There is no doubt that treatment strategies for unruptured aneurysms need to be optimized. Surgery continues to be associated with a significant morbidity and mortality.R1 R17 R18 R21 In the ISUIA report, surgical complications were prospectively assessed at the 53 participating centers. Unlike many previous surgical series, cognitive impairment was assessed and included in the outcome analysis. In patients with unruptured aneurysms and no history of SAH 1 year after surgery, surgery-related mortality was 3.8% and morbidity (including impaired mental status) 12%.R1 In a large cohort of patients with unruptured intracranial aneurysms treated at 60 university hospitals in North America between 1994 and 1997, in-hospital mortality was 2.3% and adverse events were observed in an additional 18.5% of patients.R18 Similarly, Yamashita and coworkersR21 reported on a large cohort of patients with unruptured intracranial aneurysms treated aggressively with prophylactic surgery at different neurosurgical centers in the Yamaguchi prefecture in Japan. Surgical intervention in these patients was accompanied by a combined morbidity and mortality rate as high as 20%.R21

Endovascular treatment represents an appealing strategy likely to undergo further refinements, and increasing numbers of intracranial aneurysms will be treated by endovascular means in the future. In patients with aneurysmal SAH, coil embolization definitively reduces the rebleeding rates in the acute phase compared with the natural history of ruptured aneurysms.R22 However, the efficacy of coil embolization in preventing growth and rupture of unruptured aneurysms has not yet been demonstrated, and many limitations currently exist. Incomplete obliteration of coiled unruptured aneurysms is not uncommon, and patients may display aneurysm recanalization on follow-up angiograms. These patients often necessitate retreatment. Rupture of previously unruptured aneurysms treated with coil embolization at follow-up have been reported.R23 R24 R25 One wonders about the effect of incomplete obliteration in modifying intra-aneurysmal hemodynamic forces, thus promoting, in some cases, the growth and even rupture of aneurysms.

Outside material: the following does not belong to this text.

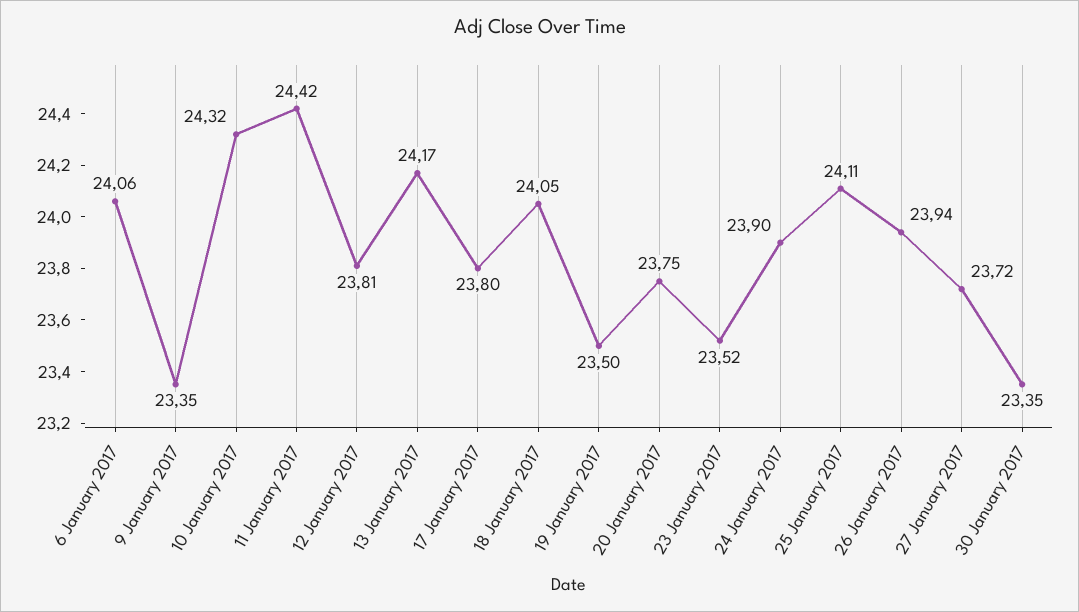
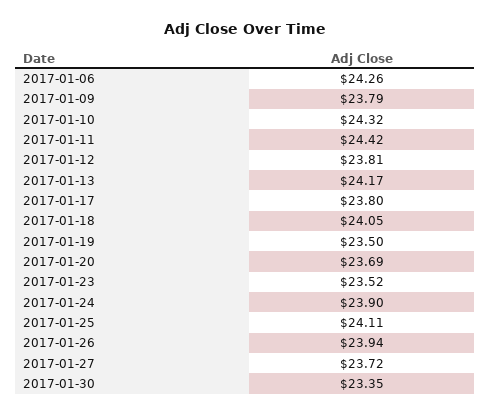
6 January 2017: 24.06 -> 24.26
9 January 2017: 23.35 -> 23.79
20 January 2017: 23.75 -> 23.69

What to do with patients who are found to have unruptured aneurysms is a burning question—in fact, probably the most vexing scientific question confronting neurosurgeons, neurologists, and interventional neuroradiologists. The major question is: which aneurysms are a threat to the patients and require treatment? The closely related question is, what therapy is best, endovascular or microsurgery? The ideal way to obtain a robust conclusion would be a randomized multicenter trialR9 of no therapy versus endovascular therapy versus microsurgery, in which an adequate number of patients were available to balance out differences in key prognostic factors, such as age, sex, smoking, hypertension, size, location, and number of aneurysms. While such a study would be enormously appealing from a theoretical perspective, from a pragmatic perspective it is impossible. Intracranial aneurysms, while a weighty issue to neurosurgeons, occur with sufficient scarcity that adequate numbers of patients to permit meaningful conclusions could not be accrued. To evaluate the efficacy of either therapeutic strategy in preventing future ruptures of the treated aneurysm, many years of follow-up are necessary. The other problem is that endovascular therapy is in its infancy, and the technology is evolving. In fact, there are reasons to believe that a breakthrough in technology will occur in the next several years. Accordingly, it is impossible to conduct a randomized trial when the therapy being tested is not stable. In light of the above, what is needed is a registry, or an epidemiological survey, in which data are collected prospectively in a standardized format from a large number of patients. While this does not provide nearly robust information as a randomized trial, it is a good second bet. Hopefully, more information to guide proper management of unruptured aneurysms will be available with the publication of the final results of the ISUIA investigators. Until better data are available, treatment of patients with unruptured aneurysms will continue to be based primarily on the clinical judgment of the treating physician.

Received September 12, 2000; revision received November 16, 2000; accepted December 6, 2000.